Her pulse leapt into a gallop. The rebel spy in her demanded that she push for more, that she take advantage of this moment of weakness, of his trust, and dig deep. For of a surety, he was referring to an attack on Hydrilla.
But then
Agrippa’s shoulders bowed, and without thinking, she pulled him against her, her heart fracturing as he exhaled a ragged sob. As his tears soaked the fabric of her dress. And though it was forbidden, she drew in a deep breath and sang a lament of their people, the words flowing from her lips to echo off the painted walls of the cave. She sang of the spirits and the forests, and how a strong soul would grow a tree that reached to the sky. She sang until his muscled shoulders stilled beneath her hands, until his breathing steadied against her throat, and only then allowed the last note to trail away. Then she pushed him upright and kissed his forehead. “For Yaro. May his tree grow to tower above all the others.”
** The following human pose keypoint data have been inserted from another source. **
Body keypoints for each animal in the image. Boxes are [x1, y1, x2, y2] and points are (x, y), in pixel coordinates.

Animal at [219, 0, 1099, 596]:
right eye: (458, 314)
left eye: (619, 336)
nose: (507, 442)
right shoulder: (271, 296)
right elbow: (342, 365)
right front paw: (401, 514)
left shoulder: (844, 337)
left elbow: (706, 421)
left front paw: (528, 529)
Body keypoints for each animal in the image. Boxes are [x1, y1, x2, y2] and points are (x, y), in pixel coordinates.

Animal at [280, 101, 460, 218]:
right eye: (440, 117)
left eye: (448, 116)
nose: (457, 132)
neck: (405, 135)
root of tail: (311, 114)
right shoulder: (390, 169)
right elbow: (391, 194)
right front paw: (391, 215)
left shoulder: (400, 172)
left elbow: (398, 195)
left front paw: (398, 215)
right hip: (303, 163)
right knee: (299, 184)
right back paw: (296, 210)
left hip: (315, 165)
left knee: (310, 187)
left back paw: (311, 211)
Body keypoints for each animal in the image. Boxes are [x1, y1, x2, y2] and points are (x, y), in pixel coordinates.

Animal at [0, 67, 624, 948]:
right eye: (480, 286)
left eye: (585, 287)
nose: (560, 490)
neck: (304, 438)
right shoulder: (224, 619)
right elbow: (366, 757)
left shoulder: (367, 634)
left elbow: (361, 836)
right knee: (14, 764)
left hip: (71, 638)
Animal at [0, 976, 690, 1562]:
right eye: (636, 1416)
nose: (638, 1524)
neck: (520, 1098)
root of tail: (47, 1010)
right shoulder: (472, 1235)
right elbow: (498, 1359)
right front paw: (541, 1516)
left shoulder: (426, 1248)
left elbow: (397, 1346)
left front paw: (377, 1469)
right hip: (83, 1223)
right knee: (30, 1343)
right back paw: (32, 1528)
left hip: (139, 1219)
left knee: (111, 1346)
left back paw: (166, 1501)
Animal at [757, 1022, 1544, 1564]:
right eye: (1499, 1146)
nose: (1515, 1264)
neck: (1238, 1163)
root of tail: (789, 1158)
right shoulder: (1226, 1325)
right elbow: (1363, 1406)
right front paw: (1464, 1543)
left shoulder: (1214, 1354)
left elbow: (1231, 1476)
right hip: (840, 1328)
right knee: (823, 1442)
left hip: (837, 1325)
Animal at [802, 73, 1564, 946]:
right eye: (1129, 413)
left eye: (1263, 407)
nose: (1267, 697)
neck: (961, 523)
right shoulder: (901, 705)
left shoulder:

His hazel eyes were red and swollen, but he still gave her a crooked smile. “If Yaro has turned into a spirit tree, then you’ve definitely given him—”
“Don’t you dare say it!” She clapped a hand over his mouth, trying and failing to contain her shocked laughter. “You have the foulest mouth, Agrippa. Truly. There are some things you should not jest about.”
“If I don’t laugh, I might cry again,” he said once she removed her hand. “And I feel I’ve already done enough damage to my image tonight. Besides, Yaro always appreciated a good joke about his—”
“Don’t you dare! You cannot speak ill of the dead!”
He gave her a pained expression. “It’s not speaking ill to say that he had a giant—”
She kissed him.
His lips were softer than she’d expected, and rather than pulling away after silencing him, as she’d intended, Silvara found herself leaning into him, her hands braced against his chest. Her eyelids drifted shut and her lips parted, a soft gasp exiting her when his tongue touched hers. He tasted like the proconsul’s expensive wine, and his touch had a similar effect, sending a flush of heat through her body.
And then he pulled back, hand curving around her head, fingers tangling in her hair. Her eyes still closed, she waited for him to say something clever. For him to make her laugh to cut the tension, the way he always did. Instead he stroked his thumb over her cheek, the sensation making her body quiver, making her want to kiss him again.